In fact, the boy, at the time of his death, weighed about 13 pounds, roughly the weight of a typical 3-month-old, and was considerably smaller than most children his age. Griffin said that Andrew - one of the couple's five children at the time - had not been to a pediatrician since he was a year old because of an $80 billing dispute with the doctor's office.
Griffin, who said he had sought medical advice for the children from his mother and other relatives, said Andrew was prone to biting his lip, which might explain the blood on his face, and could have fallen out of his crib, which might account for the other bruises and abrasions on his body. He could not cite a cause for a pronounced bruise under the boy's right eye, or why he might have had small, pock-like injuries behind his ears and elsewhere on his body. Neither did Griffin provide a reason for the blood spatter on the walls and in the boy's bassinet, later proven by DNA tests to have been Andrew's.
"Where did all that blood come from?" Greenberg asked.
"I don't have the slightest idea," Griffin replied. "I really don't know. I'm shocked at what you're telling me here."
"That black eye didn't happen last night," Greenberg said at another point. "So how did it happen?"
"I don't know," Griffin responded. "I wasn't there."
As the conversation grew more heated, the detective said Griffin had not sought medical attention for his son before it was too late, and showed "a lack of concern" for his welfare. "He has all the marks of an abused child," Greenberg said. "At what point do you say, we've got to get this kid some help?"
Griffin recalled that only a few days earlier he and his wife had noticed that Andrew had gained a little weight in his legs. "I said, 'Great, hooray.
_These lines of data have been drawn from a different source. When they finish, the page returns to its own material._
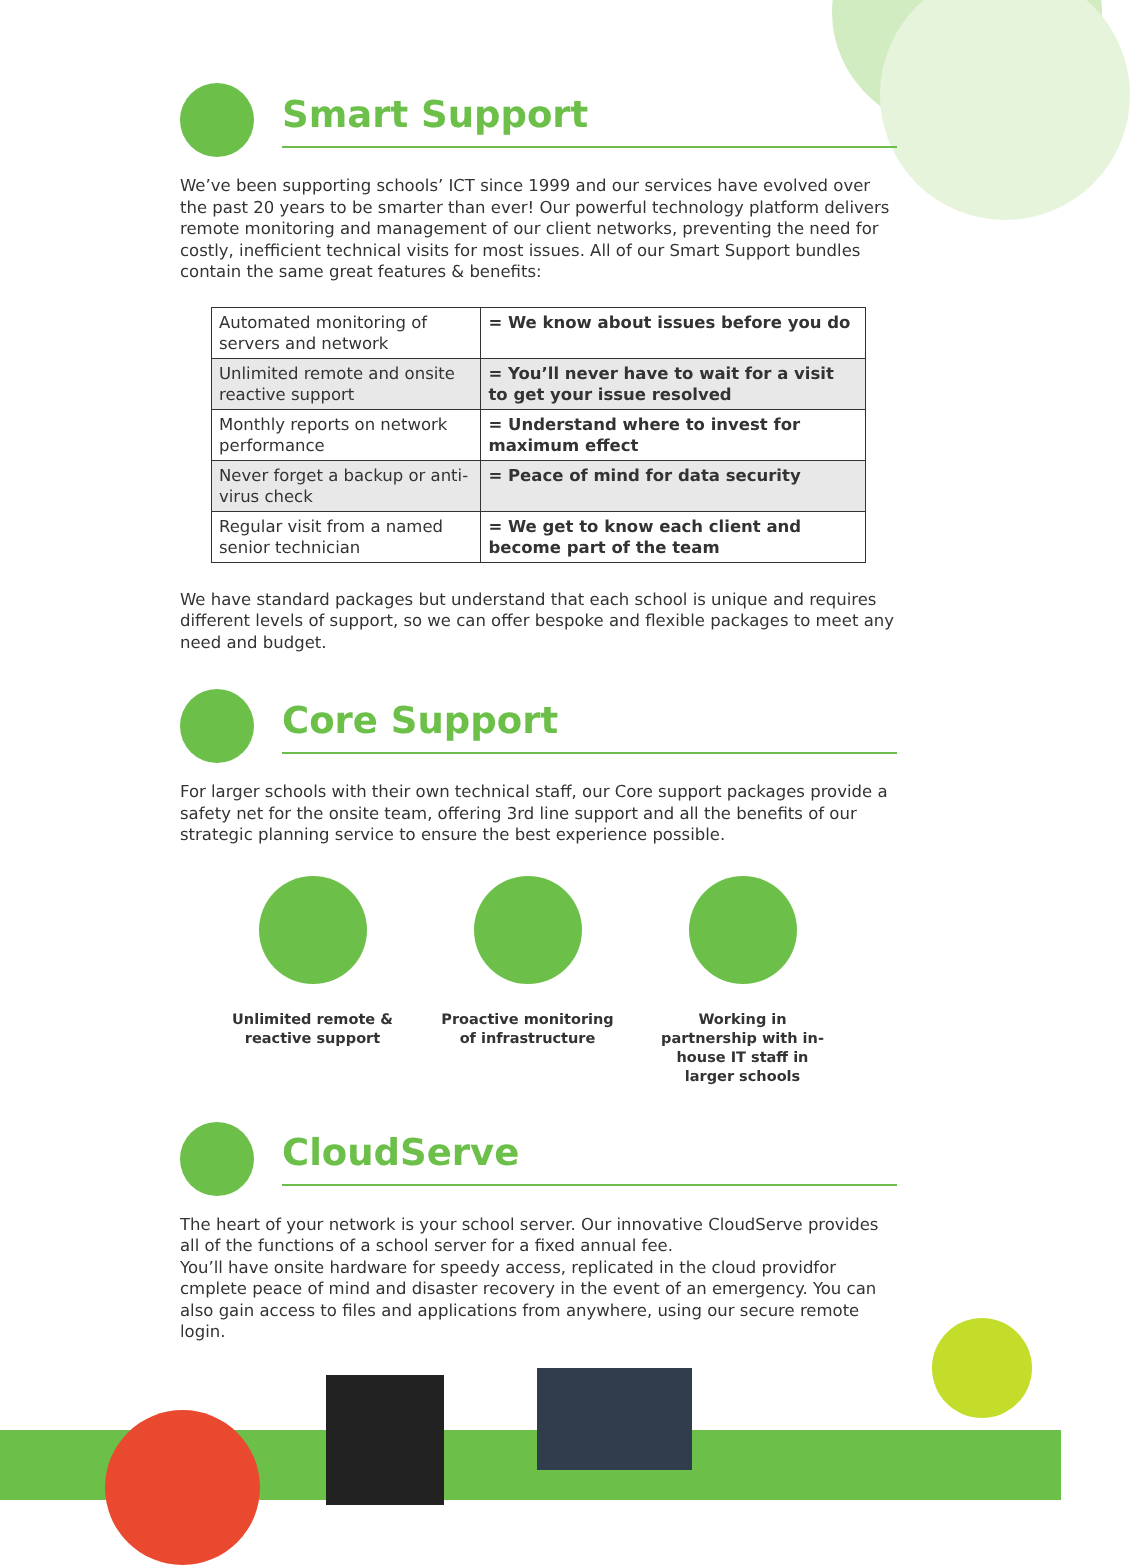Smart Support
We’ve been supporting schools’ ICT since 1999 and our services have evolved over the past 20 years to be smarter than ever! Our powerful technology platform delivers remote monitoring and management of our client networks, preventing the need for costly, inefficient technical visits for most issues. All of our Smart Support bundles contain the same great features & benefits:
| Automated monitoring of servers and network | = We know about issues before you do |
| Unlimited remote and onsite reactive support | = You’ll never have to wait for a visit to get your issue resolved |
| Monthly reports on network performance | = Understand where to invest for maximum effect |
| Never forget a backup or anti-virus check | = Peace of mind for data security |
| Regular visit from a named senior technician | = We get to know each client and become part of the team |
We have standard packages but understand that each school is unique and requires different levels of support, so we can offer bespoke and flexible packages to meet any need and budget.
Core Support
For larger schools with their own technical staff, our Core support packages provide a safety net for the onsite team, offering 3rd line support and all the benefits of our strategic planning service to ensure the best experience possible.
Unlimited remote & reactive support
Proactive monitoring of infrastructure
Working in partnership with in-house IT staff in larger schools
CloudServe
The heart of your network is your school server. Our innovative CloudServe provides all of the functions of a school server for a fixed annual fee.
You’ll have onsite hardware for speedy access, replicated in the cloud providfor cmplete peace of mind and disaster recovery in the event of an emergency. You can also gain access to files and applications from anywhere, using our secure remote login.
Let's keep up the good work here.' "
The detective asked him point-blank whether he or his wife had abused the children. Griffin's answer was no, although he acknowledged spanking them on rare occasions. When Greenberg suggested that ignoring Andrew's health was tantamount to child abuse, Griffin grew agitated.
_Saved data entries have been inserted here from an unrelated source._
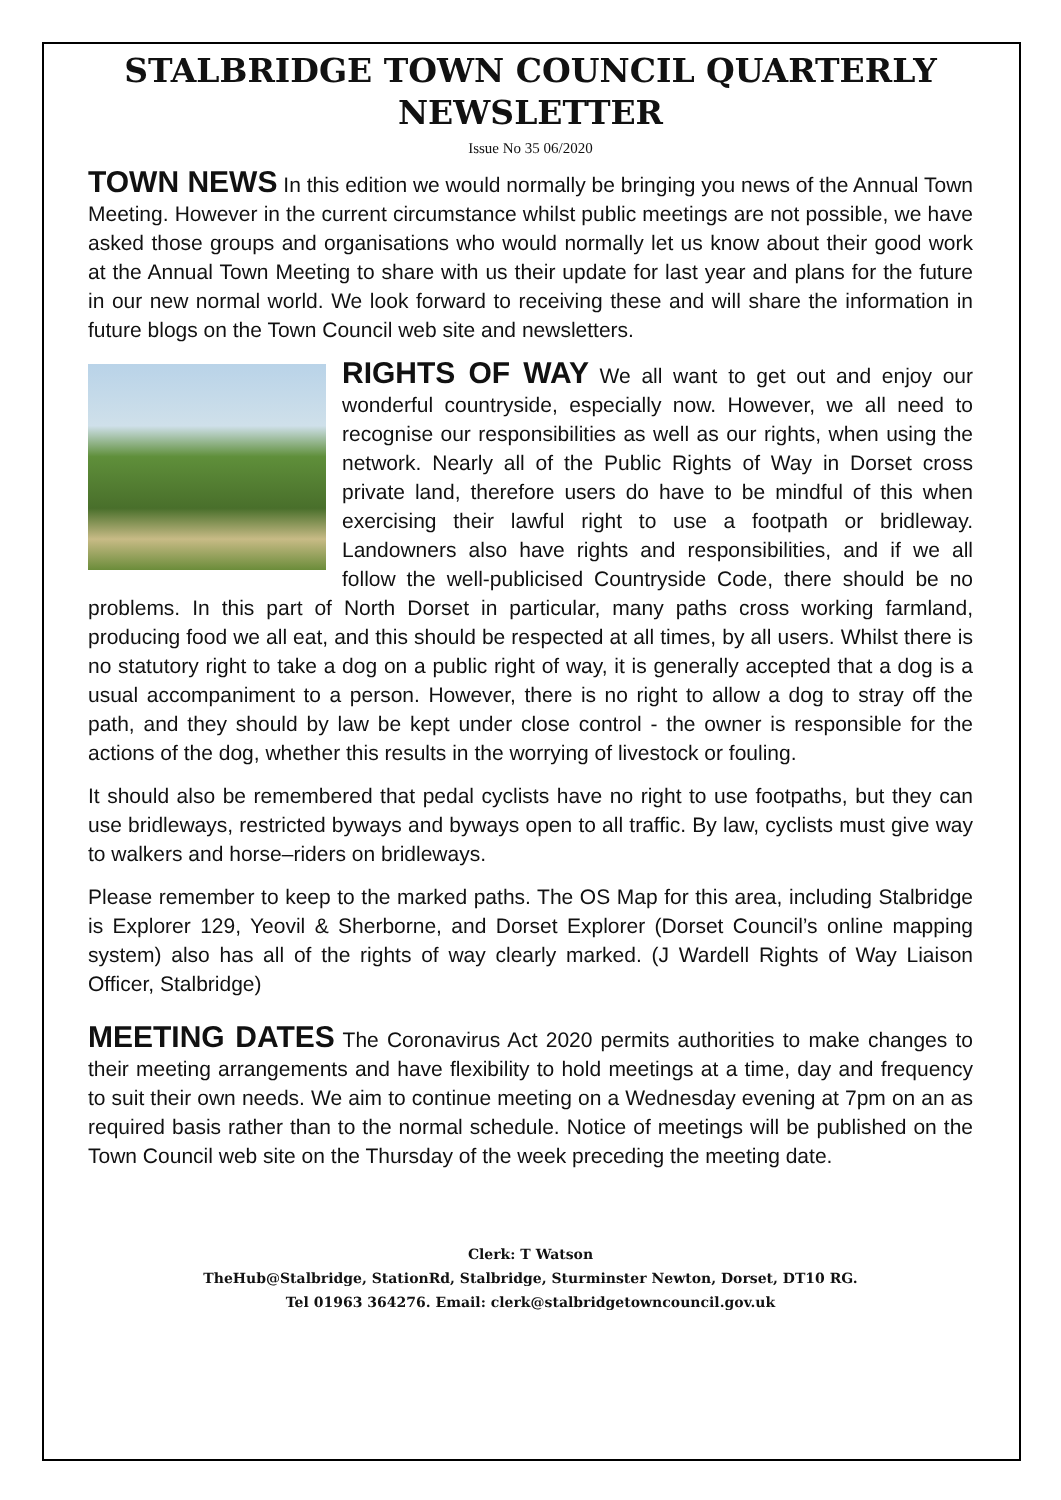STALBRIDGE TOWN COUNCIL QUARTERLY NEWSLETTER
Issue No 35 06/2020
TOWN NEWS In this edition we would normally be bringing you news of the Annual Town Meeting. However in the current circumstance whilst public meetings are not possible, we have asked those groups and organisations who would normally let us know about their good work at the Annual Town Meeting to share with us their update for last year and plans for the future in our new normal world. We look forward to receiving these and will share the information in future blogs on the Town Council web site and newsletters.
RIGHTS OF WAY We all want to get out and enjoy our wonderful countryside, especially now. However, we all need to recognise our responsibilities as well as our rights, when using the network. Nearly all of the Public Rights of Way in Dorset cross private land, therefore users do have to be mindful of this when exercising their lawful right to use a footpath or bridleway. Landowners also have rights and responsibilities, and if we all follow the well-publicised Countryside Code, there should be no problems. In this part of North Dorset in particular, many paths cross working farmland, producing food we all eat, and this should be respected at all times, by all users. Whilst there is no statutory right to take a dog on a public right of way, it is generally accepted that a dog is a usual accompaniment to a person. However, there is no right to allow a dog to stray off the path, and they should by law be kept under close control - the owner is responsible for the actions of the dog, whether this results in the worrying of livestock or fouling.
It should also be remembered that pedal cyclists have no right to use footpaths, but they can use bridleways, restricted byways and byways open to all traffic. By law, cyclists must give way to walkers and horse–riders on bridleways.
Please remember to keep to the marked paths. The OS Map for this area, including Stalbridge is Explorer 129, Yeovil & Sherborne, and Dorset Explorer (Dorset Council’s online mapping system) also has all of the rights of way clearly marked. (J Wardell Rights of Way Liaison Officer, Stalbridge)
MEETING DATES The Coronavirus Act 2020 permits authorities to make changes to their meeting arrangements and have flexibility to hold meetings at a time, day and frequency to suit their own needs. We aim to continue meeting on a Wednesday evening at 7pm on an as required basis rather than to the normal schedule. Notice of meetings will be published on the Town Council web site on the Thursday of the week preceding the meeting date.
Clerk: T Watson
TheHub@Stalbridge, StationRd, Stalbridge, Sturminster Newton, Dorset, DT10 RG.
Tel 01963 364276. Email: clerk@stalbridgetowncouncil.gov.uk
"I'm not aware that it's against the law not to take your children to the doctor," Griffin said, a remark that he later repeated. "I'm not going to look under a magnifying glass to see every little thing that's wrong with them."
"You wouldn't have to," the detective replied. "Those injuries are obvious."
Today, the court is expected to watch a videotaped interview with Susan Griffin that lasts almost nine hours. "I didn't kill this child," the mother says in the conversation, which The Baltimore Sun gained access to in October. "At least I didn't think I did in any conscious way."